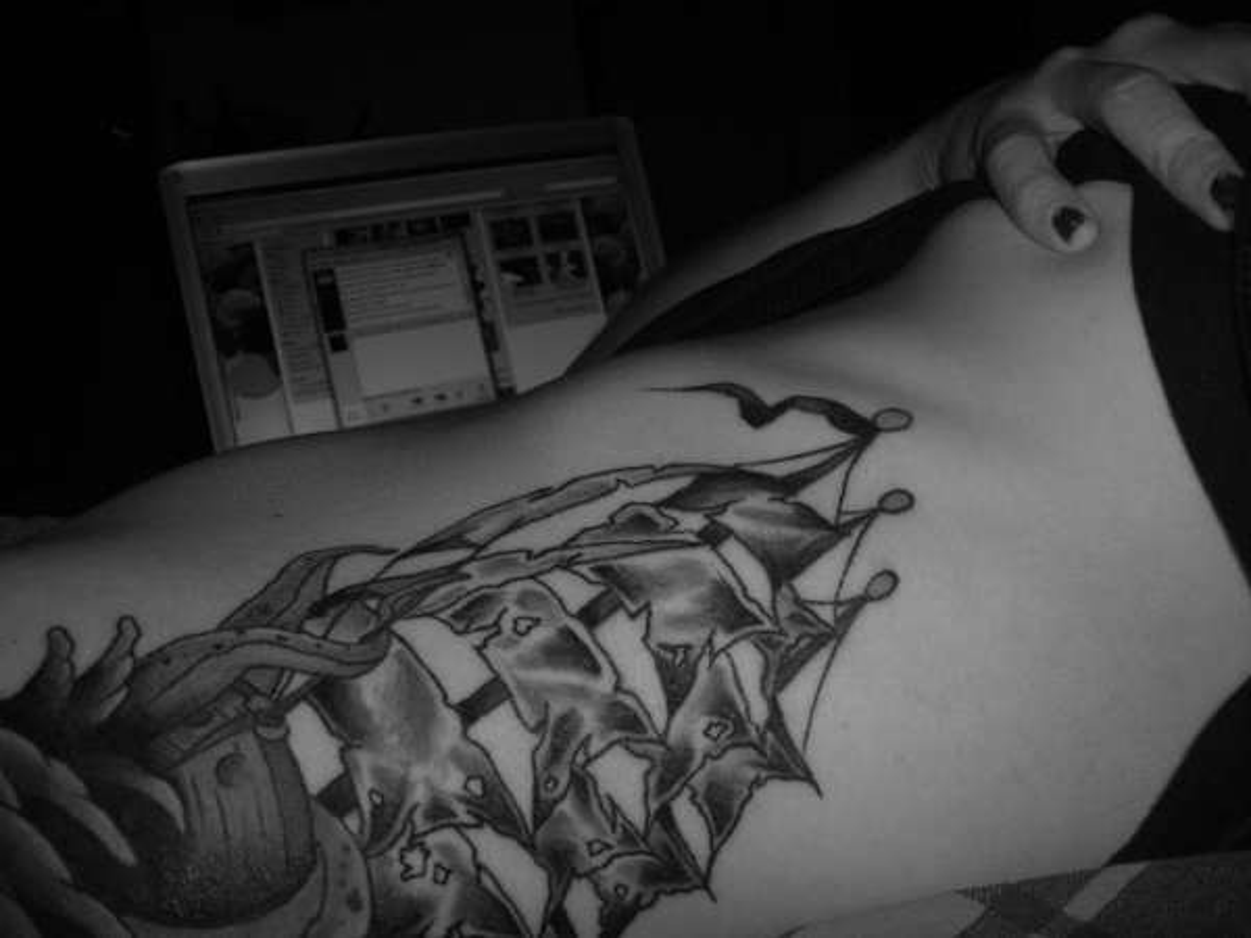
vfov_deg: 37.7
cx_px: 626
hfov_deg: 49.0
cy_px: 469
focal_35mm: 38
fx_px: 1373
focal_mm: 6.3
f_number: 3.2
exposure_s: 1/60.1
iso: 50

==

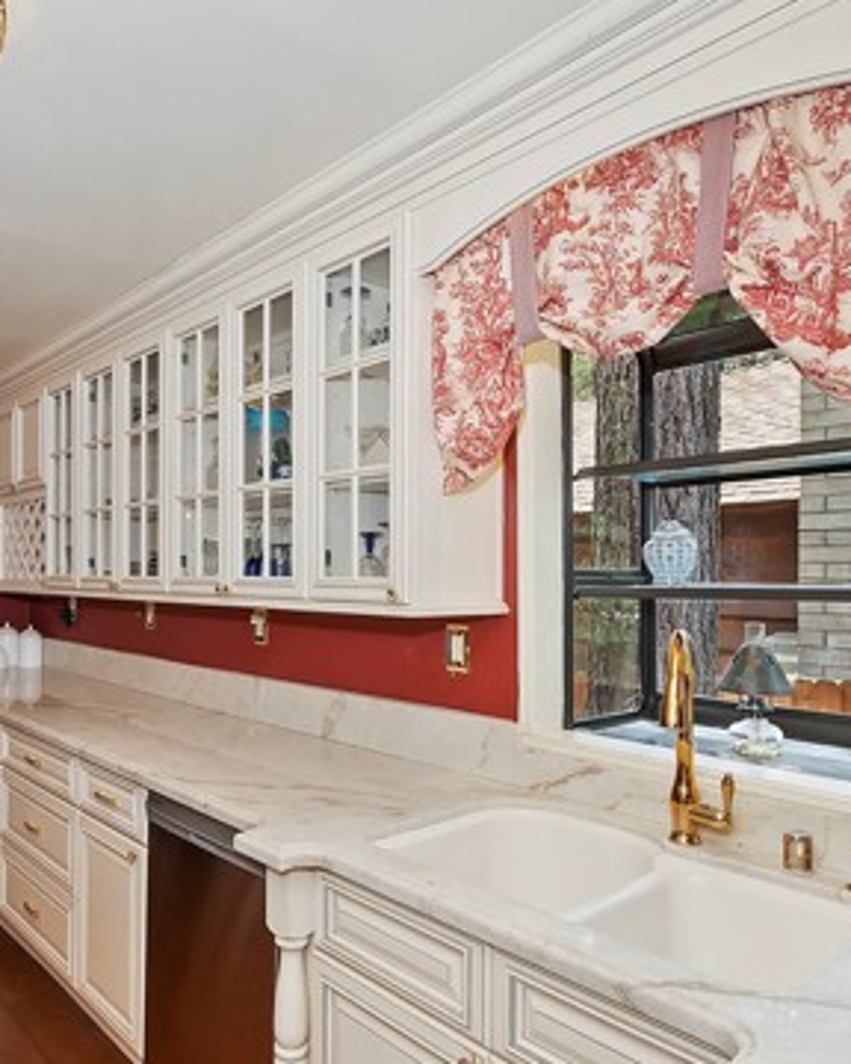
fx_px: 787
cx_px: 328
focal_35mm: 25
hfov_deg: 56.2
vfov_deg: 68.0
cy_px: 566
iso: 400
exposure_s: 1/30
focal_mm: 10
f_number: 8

==

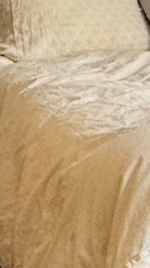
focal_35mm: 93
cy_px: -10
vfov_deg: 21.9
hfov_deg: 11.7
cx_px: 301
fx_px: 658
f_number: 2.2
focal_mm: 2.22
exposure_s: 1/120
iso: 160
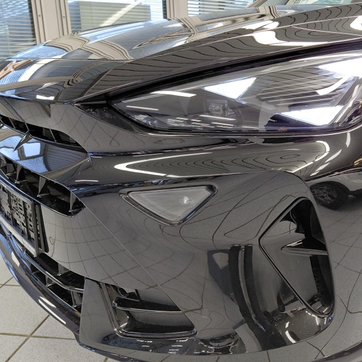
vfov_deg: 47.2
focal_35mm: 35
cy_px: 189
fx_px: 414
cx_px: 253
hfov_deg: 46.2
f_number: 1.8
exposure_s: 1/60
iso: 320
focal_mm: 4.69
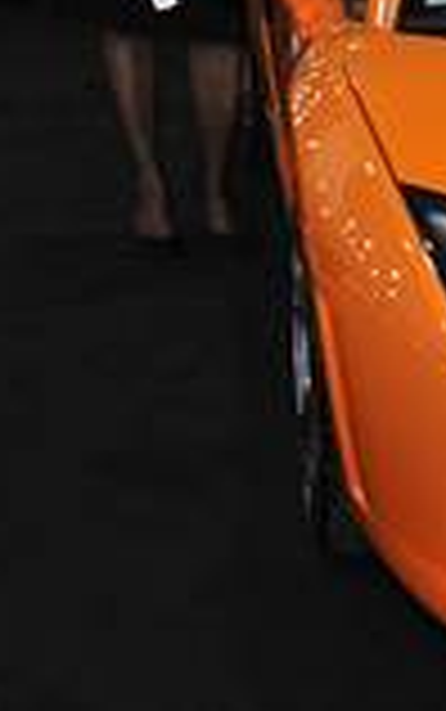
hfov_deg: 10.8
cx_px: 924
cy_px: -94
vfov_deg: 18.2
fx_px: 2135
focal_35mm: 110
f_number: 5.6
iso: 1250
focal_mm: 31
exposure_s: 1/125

__How to complete this task__. Output exactly one stretch of the listing: from the line containing "hfov_deg: 10.8" through the line containing "exposure_s: 1/125", both end lines included.

__Reply__.
hfov_deg: 10.8
cx_px: 924
cy_px: -94
vfov_deg: 18.2
fx_px: 2135
focal_35mm: 110
f_number: 5.6
iso: 1250
focal_mm: 31
exposure_s: 1/125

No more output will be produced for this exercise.